# Oh no, here we go again!!



## malluver1005 (Nov 15, 2009)

I went to their website to see if they had anything new...shouldn't have done it. I NEED to have this one! Someone please tell me otherwise LOL!! 

Chevron - LIMITED-Geometric Collars


----------



## Scarlett_O' (May 19, 2011)

OHHHHHHHHHH.......what a PURDY, PURDY collar!!!!!!!!!!!!!!


----------



## xellil (Apr 4, 2011)

malluver1005 said:


> I went to their website to see if they had anything new...shouldn't have done it. I NEED to have this one! Someone please tell me otherwise LOL!!
> 
> Chevron - LIMITED-Geometric Collars


yep, you know we're all going to tell you to buy it so you might as well


----------



## Sprocket (Oct 4, 2011)

Ooh another pattern I can try to recreate


----------



## malluver1005 (Nov 15, 2009)

Sprocket said:


> Ooh another pattern I can try to recreate


I just love the shades of blue in it...it's my favorite color!


----------



## frogdog (Aug 10, 2011)

I likey...the blue shades are very pretty...I say go for it.


----------



## Herzo (Feb 5, 2011)

I hate this forum for turning me into a collar freak. I want to try her new ones that she had made out of canvas for every day wear. The really pretty ones I don't think will put up with the scratching. But I make them wear them when we go on walks just so I can see them.


----------



## Janet At Nutro (Mar 11, 2011)

Wow that is a really nice collar!
I can see why you are so tempted to get it!


----------



## malluver1005 (Nov 15, 2009)

Herzo said:


> I hate this forum for turning me into a collar freak.
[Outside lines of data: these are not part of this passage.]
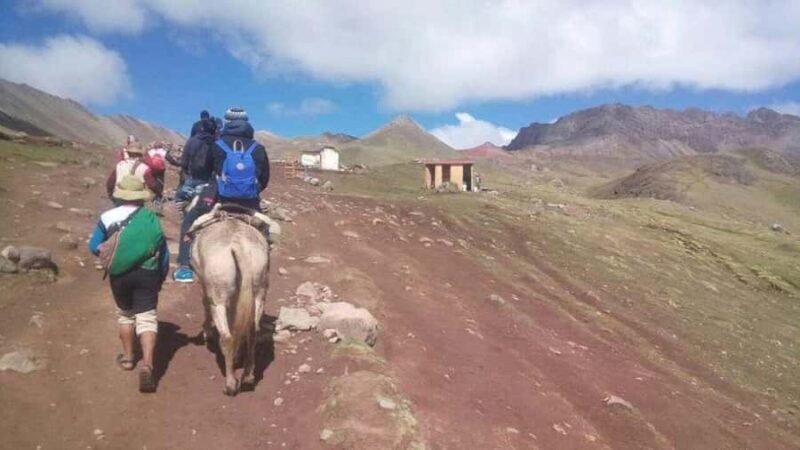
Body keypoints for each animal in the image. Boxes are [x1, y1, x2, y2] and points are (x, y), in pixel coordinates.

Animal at [191, 218, 269, 395]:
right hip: (258, 294)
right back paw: (247, 377)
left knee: (226, 337)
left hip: (218, 300)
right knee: (252, 332)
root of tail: (239, 246)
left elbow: (204, 303)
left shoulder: (205, 286)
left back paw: (231, 384)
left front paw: (207, 333)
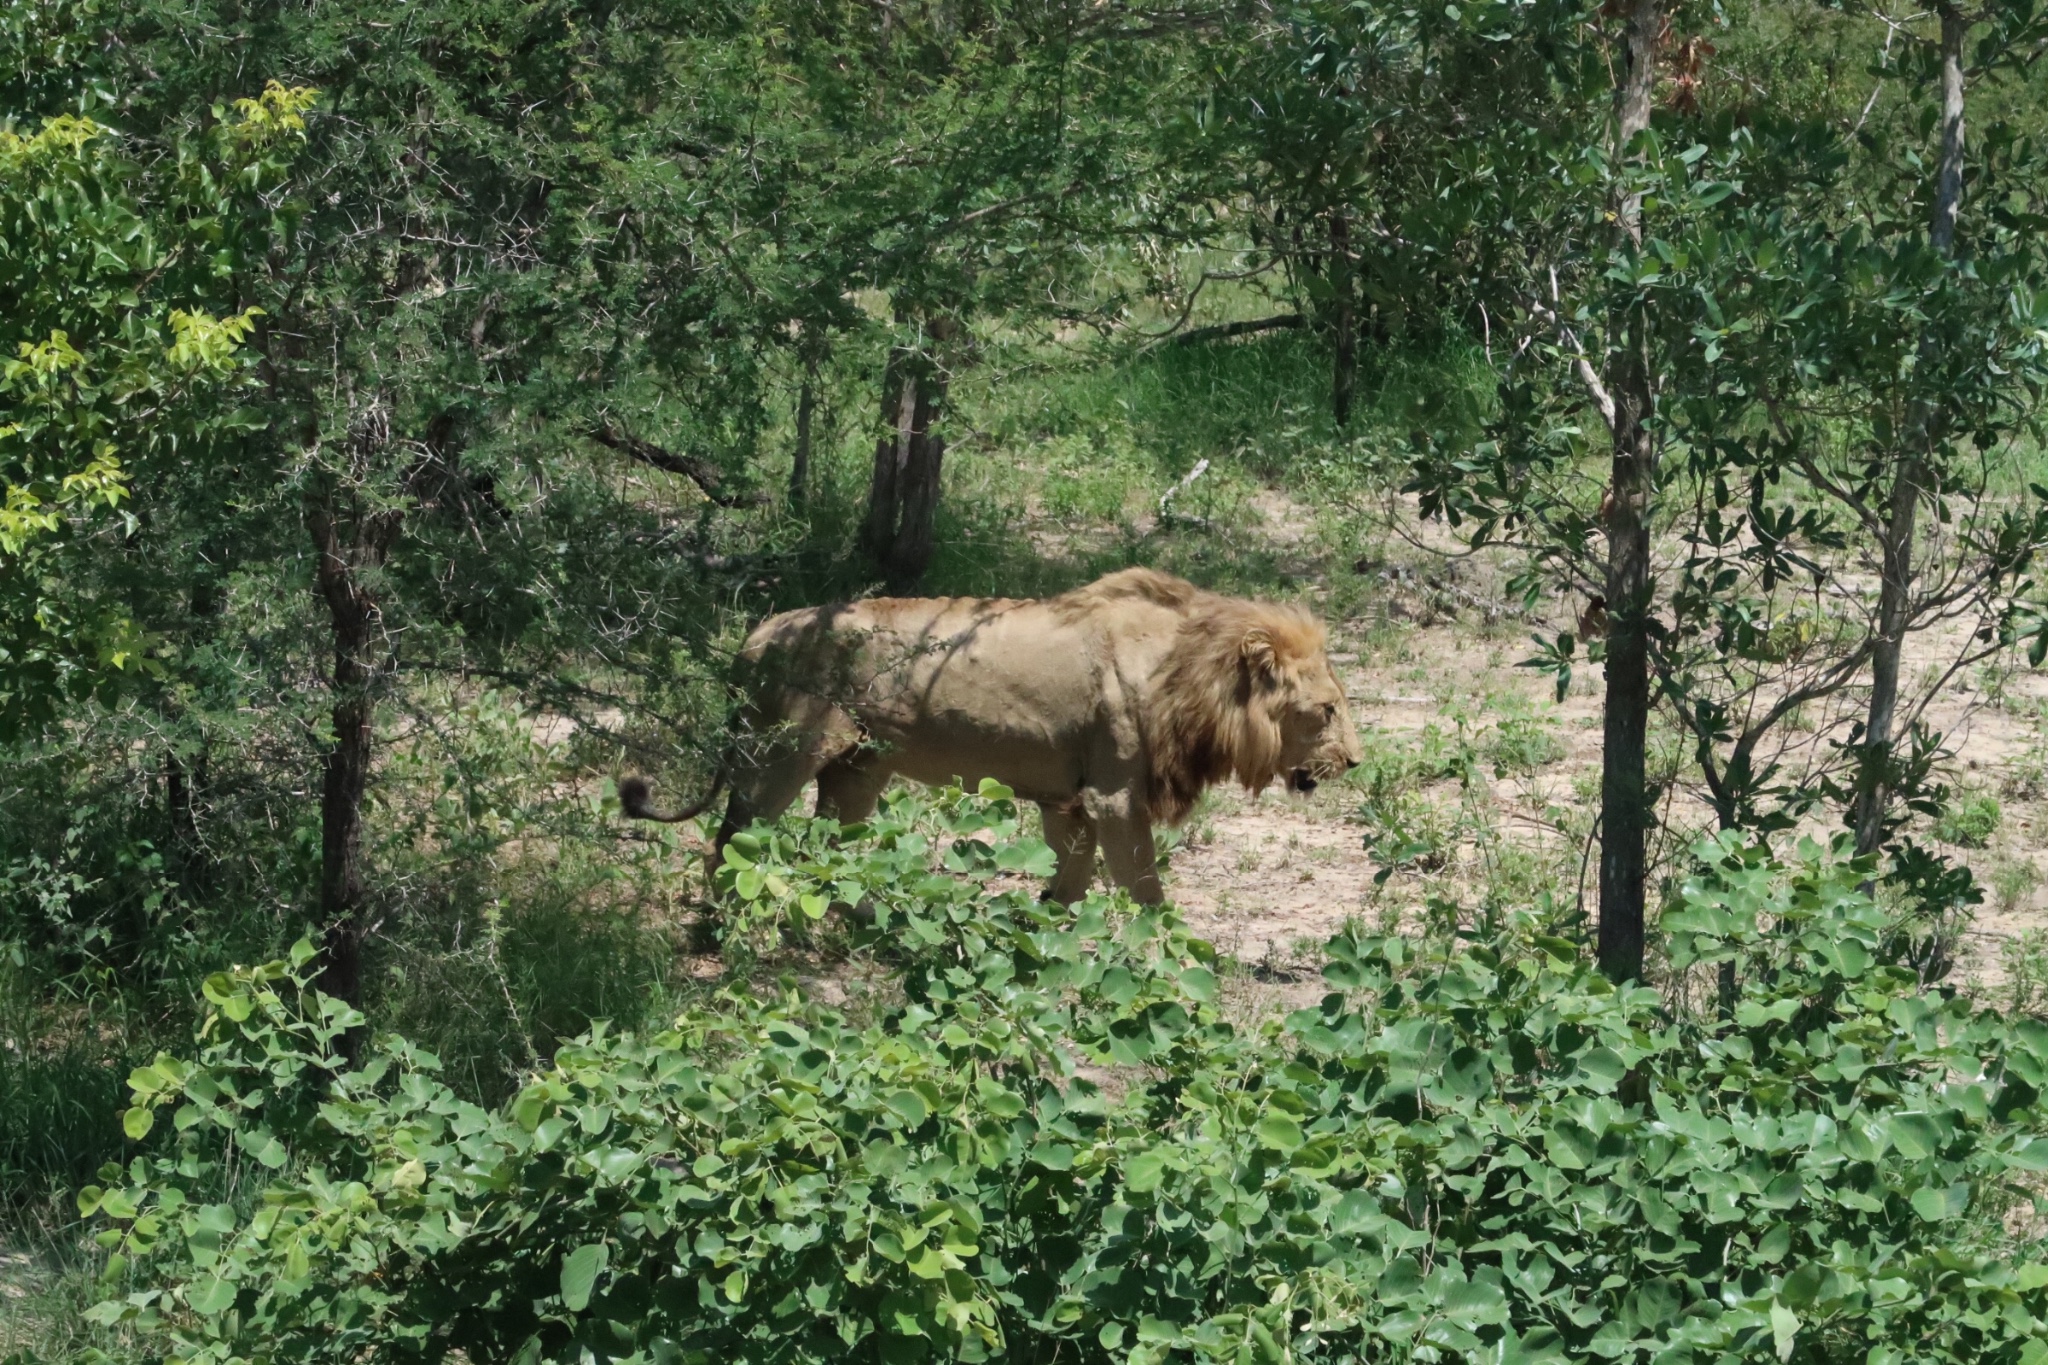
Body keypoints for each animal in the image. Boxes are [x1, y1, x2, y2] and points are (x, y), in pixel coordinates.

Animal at [622, 568, 1359, 908]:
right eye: (1325, 710)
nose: (1353, 761)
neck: (1190, 673)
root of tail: (758, 633)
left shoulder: (1070, 797)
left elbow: (1073, 874)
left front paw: (1048, 925)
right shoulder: (1117, 794)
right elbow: (1143, 884)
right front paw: (1166, 950)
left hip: (858, 770)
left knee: (830, 844)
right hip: (782, 754)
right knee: (732, 837)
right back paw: (723, 918)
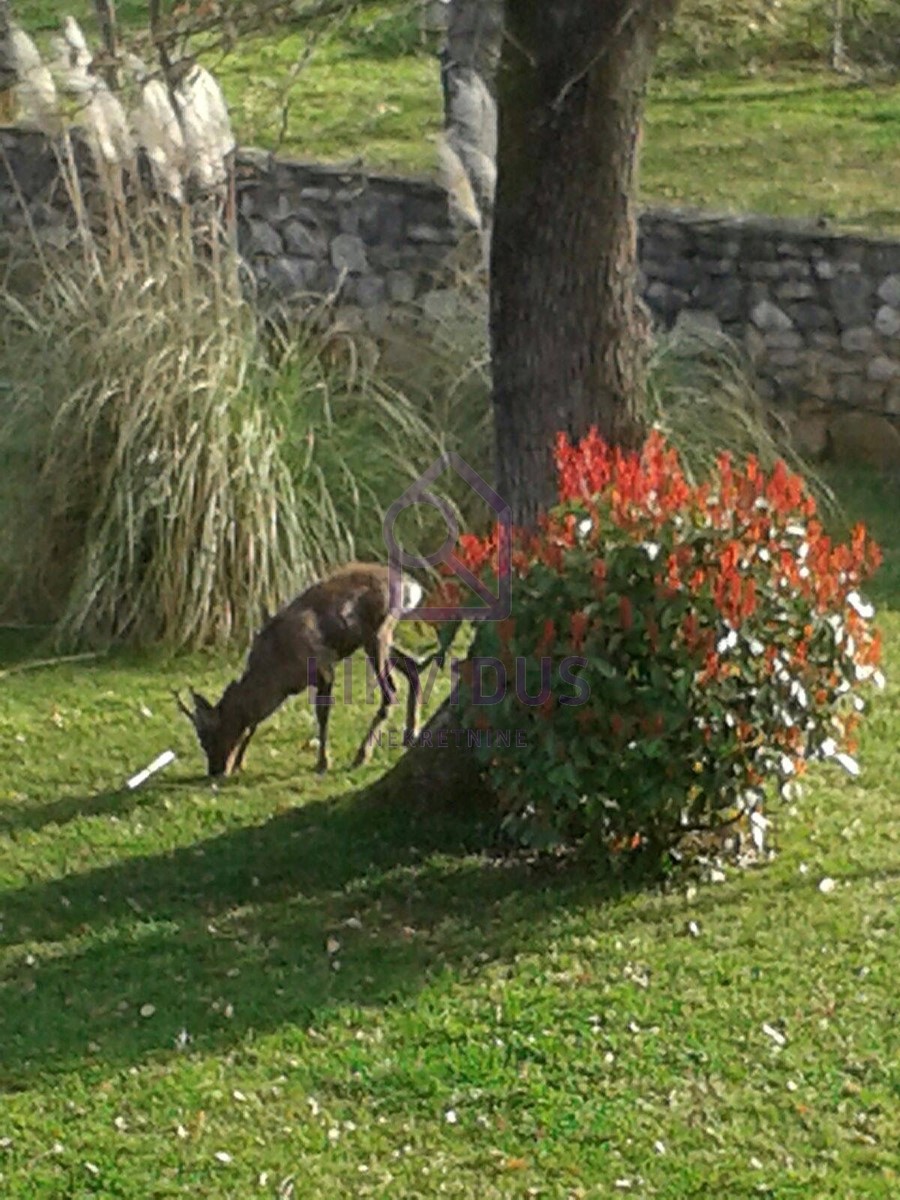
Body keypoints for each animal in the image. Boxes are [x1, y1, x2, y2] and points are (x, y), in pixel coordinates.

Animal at [177, 561, 434, 777]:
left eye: (208, 737)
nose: (215, 771)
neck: (276, 674)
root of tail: (411, 586)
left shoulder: (323, 669)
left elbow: (321, 714)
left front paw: (323, 762)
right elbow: (255, 721)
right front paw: (241, 762)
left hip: (378, 633)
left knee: (390, 691)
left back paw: (362, 755)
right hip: (374, 638)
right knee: (412, 666)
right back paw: (410, 733)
I know. I wasn't even interested in collars until I came here!


----------



## Liz (Sep 27, 2010)

There has to be a support group for this - not like the support you get here either. LOL I mean AA type. I was banned for a year from buying more collars when I bought the fifth. I have 7 dogs it hardly seems fair - but at the same time on 90% of my dogs you can't even see the collar.


----------



## magicre (Apr 7, 2010)

hello. my name is malluver and i am a collar--a--holic.


----------



## malluver1005 (Nov 15, 2009)

magicre said:


> hello. my name is malluver and i am a collar--a--holic.
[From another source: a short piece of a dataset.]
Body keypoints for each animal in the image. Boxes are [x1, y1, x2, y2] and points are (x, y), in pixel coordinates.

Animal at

HA! Well, I wouldn't consider myself one YET. This will only be his fourth collar...


----------



## magicre (Apr 7, 2010)

uh. mine each have one. 

although, i never throw collars away...so i have collars galore from every dog i've ever had. i don't know why i can't get rid of them. i never use them or the colour co ordinated leashes they each got.


----------